- _WHAT IS REQUIRED_:
Reproduce every line of the listing exactly.
--- MATERIAL TO PROCESS Enclosed Below ---
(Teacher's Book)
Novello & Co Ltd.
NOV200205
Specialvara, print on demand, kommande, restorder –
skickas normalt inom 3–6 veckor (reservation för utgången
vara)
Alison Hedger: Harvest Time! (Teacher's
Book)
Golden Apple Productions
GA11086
--- End of Enclosed MATERIAL TO PROCESS ---
- _ANSWER TO THIS TASK_:
(Teacher's Book)
Novello & Co Ltd.
NOV200205
Specialvara, print on demand, kommande, restorder –
skickas normalt inom 3–6 veckor (reservation för utgången
vara)
Alison Hedger: Harvest Time! (Teacher's
Book)
Golden Apple Productions
GA11086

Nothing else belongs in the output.